When the line with "organische strategie en" appears below, start repeating lines exactly, and keep going through the line with "hebben gerealiseerd en"; add nothing outside that span.

Data records
▬▬▬▬▬▬▬▬▬▬

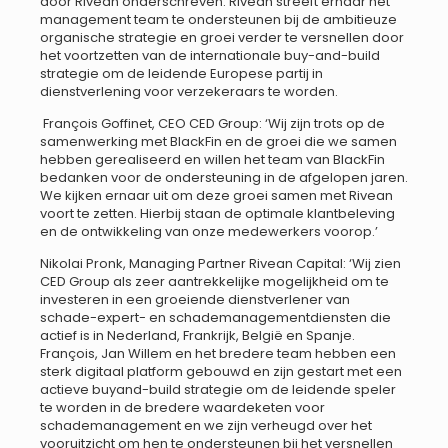
door Rivean onderschreven. Rivean streeft ernaar het
management team te ondersteunen bij de ambitieuze
organische strategie en groei verder te versnellen door
het voortzetten van de internationale buy-and-build
strategie om de leidende Europese partij in
dienstverlening voor verzekeraars te worden.
François Goffinet, CEO CED Group: ‘Wij zijn trots op de
samenwerking met BlackFin en de groei die we samen
hebben gerealiseerd en willen het team van BlackFin
bedanken voor de ondersteuning in de afgelopen jaren.
We kijken ernaar uit om deze groei samen met Rivean
voort te zetten. Hierbij staan de optimale klantbeleving
en de ontwikkeling van onze medewerkers voorop.’
Nikolai Pronk, Managing Partner Rivean Capital: ‘Wij zien
CED Group als zeer aantrekkelijke mogelijkheid om te
investeren in een groeiende dienstverlener van
schade-expert- en schademanagementdiensten die
actief is in Nederland, Frankrijk, België en Spanje.
François, Jan Willem en het bredere team hebben een
sterk digitaal platform gebouwd en zijn gestart met een
actieve buyand-build strategie om de leidende speler
te worden in de bredere waardeketen voor
schademanagement en we zijn verheugd over het
vooruitzicht om hen te ondersteunen bij het versnellen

▬▬▬▬▬▬▬▬▬▬

▶ _Answer section_:
organische strategie en groei verder te versnellen door
het voortzetten van de internationale buy-and-build
strategie om de leidende Europese partij in
dienstverlening voor verzekeraars te worden.
François Goffinet, CEO CED Group: ‘Wij zijn trots op de
samenwerking met BlackFin en de groei die we samen
hebben gerealiseerd en willen het team van BlackFin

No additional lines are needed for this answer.